Route information
- Maintained by City of Tshwane Metropolitan Municipality
- Length: 13.3 km (8.3 mi)

Major junctions
- North-east end: M18 in Irene
- M34 in Irene; M19 in Hiighveld; M31 near Highveld; R101 in near Brakfontein; N1 in Kosmosdal;
- South-west end: M37 in Kosmosdal

Location
- Country: South Africa

Highway system
- Numbered routes of South Africa;
| ← M35 |  | → M37 |

= M36 (Pretoria) =

Road in Pretoria, South Africa

The M36 road is a metropolitan route in the City of Tshwane in Gauteng, South Africa. It is in the city of Centurion, connecting Irene with Kosmosdal via Highveld.

== Route ==
The M36 begins in Irene, at a junction with the M18 route (Botha Avenue). It begins by heading westwards as Alexandra Road to meet the south-eastern terminus of the M34 route (Jean Avenue), where it becomes Olievenhoutbosch Avenue. It continues west-south-west, passing north of the Centurion Country Club, to reach a junction with the M19 route (John Vorster Drive) and enter the suburb of Highveld.
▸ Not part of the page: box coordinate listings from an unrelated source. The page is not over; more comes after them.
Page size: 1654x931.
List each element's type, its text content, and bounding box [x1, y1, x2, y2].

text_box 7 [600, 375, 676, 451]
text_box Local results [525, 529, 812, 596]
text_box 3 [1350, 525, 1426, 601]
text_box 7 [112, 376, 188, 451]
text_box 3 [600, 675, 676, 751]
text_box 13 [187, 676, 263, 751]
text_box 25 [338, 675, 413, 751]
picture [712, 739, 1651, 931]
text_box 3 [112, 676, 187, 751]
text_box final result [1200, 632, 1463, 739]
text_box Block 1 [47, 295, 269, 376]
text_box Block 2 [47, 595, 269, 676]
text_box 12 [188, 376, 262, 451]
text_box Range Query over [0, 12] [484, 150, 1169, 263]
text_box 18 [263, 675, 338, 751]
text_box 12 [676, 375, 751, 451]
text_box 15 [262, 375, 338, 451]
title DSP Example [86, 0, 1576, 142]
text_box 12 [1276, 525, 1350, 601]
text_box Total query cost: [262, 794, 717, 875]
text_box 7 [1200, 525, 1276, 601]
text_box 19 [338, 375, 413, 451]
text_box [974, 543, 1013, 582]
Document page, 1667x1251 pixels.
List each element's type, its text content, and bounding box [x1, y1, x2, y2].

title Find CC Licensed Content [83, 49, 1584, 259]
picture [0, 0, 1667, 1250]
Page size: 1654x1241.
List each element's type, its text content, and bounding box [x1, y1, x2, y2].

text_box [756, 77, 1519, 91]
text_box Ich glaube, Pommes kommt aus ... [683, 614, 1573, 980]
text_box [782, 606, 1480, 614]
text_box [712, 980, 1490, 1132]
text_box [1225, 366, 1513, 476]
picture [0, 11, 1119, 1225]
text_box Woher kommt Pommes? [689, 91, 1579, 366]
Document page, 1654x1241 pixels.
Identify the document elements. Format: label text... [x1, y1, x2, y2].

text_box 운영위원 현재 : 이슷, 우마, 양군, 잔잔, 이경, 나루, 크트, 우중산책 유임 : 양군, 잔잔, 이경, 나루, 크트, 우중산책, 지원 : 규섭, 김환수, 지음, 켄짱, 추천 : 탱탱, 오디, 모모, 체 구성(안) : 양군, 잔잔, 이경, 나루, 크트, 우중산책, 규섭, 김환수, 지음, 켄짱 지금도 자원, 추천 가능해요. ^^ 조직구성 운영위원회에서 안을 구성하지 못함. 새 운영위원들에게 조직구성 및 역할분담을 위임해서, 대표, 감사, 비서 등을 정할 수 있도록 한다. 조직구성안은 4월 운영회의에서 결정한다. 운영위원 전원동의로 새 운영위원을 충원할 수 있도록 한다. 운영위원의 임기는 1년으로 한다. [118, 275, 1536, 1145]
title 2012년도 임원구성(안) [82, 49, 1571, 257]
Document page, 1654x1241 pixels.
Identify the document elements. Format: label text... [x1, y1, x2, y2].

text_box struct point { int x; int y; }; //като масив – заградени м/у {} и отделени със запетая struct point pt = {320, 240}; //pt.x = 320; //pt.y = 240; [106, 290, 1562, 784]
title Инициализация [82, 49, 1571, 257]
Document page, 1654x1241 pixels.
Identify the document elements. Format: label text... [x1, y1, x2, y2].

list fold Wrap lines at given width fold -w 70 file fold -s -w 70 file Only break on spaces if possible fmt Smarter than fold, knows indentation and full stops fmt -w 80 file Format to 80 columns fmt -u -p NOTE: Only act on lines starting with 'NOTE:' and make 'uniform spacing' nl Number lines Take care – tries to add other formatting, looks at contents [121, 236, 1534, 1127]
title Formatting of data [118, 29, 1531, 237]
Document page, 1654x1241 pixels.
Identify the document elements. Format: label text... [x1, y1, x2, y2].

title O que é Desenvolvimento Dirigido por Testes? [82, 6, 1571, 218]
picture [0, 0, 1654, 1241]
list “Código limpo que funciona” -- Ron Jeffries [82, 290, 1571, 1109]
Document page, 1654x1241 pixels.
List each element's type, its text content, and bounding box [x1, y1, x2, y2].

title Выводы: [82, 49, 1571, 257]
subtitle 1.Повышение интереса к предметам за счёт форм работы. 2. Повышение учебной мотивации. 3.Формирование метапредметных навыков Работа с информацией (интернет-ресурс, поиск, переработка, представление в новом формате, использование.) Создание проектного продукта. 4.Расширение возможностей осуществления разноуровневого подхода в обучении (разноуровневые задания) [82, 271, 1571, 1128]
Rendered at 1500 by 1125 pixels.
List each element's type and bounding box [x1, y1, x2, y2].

The M36 continues west-south-west, through Highveld and the Eco-Park Estate, to reach a junction with the M31 route (Nellmapius Drive), where it turns to the south. It parallels the N1 highway (Ben Schoeman Highway) for 4.5 kilometres as Olievenhoutbosch Avenue before turning to the west to cross the R101 route (Old Johannesburg Road) and the N1 highway as Samrand Avenue. From the N1 interchange, it heads westwards to enter the suburb of Kosmosdal, where it ends at a junction with the M37 route (Rooihuiskraal Road).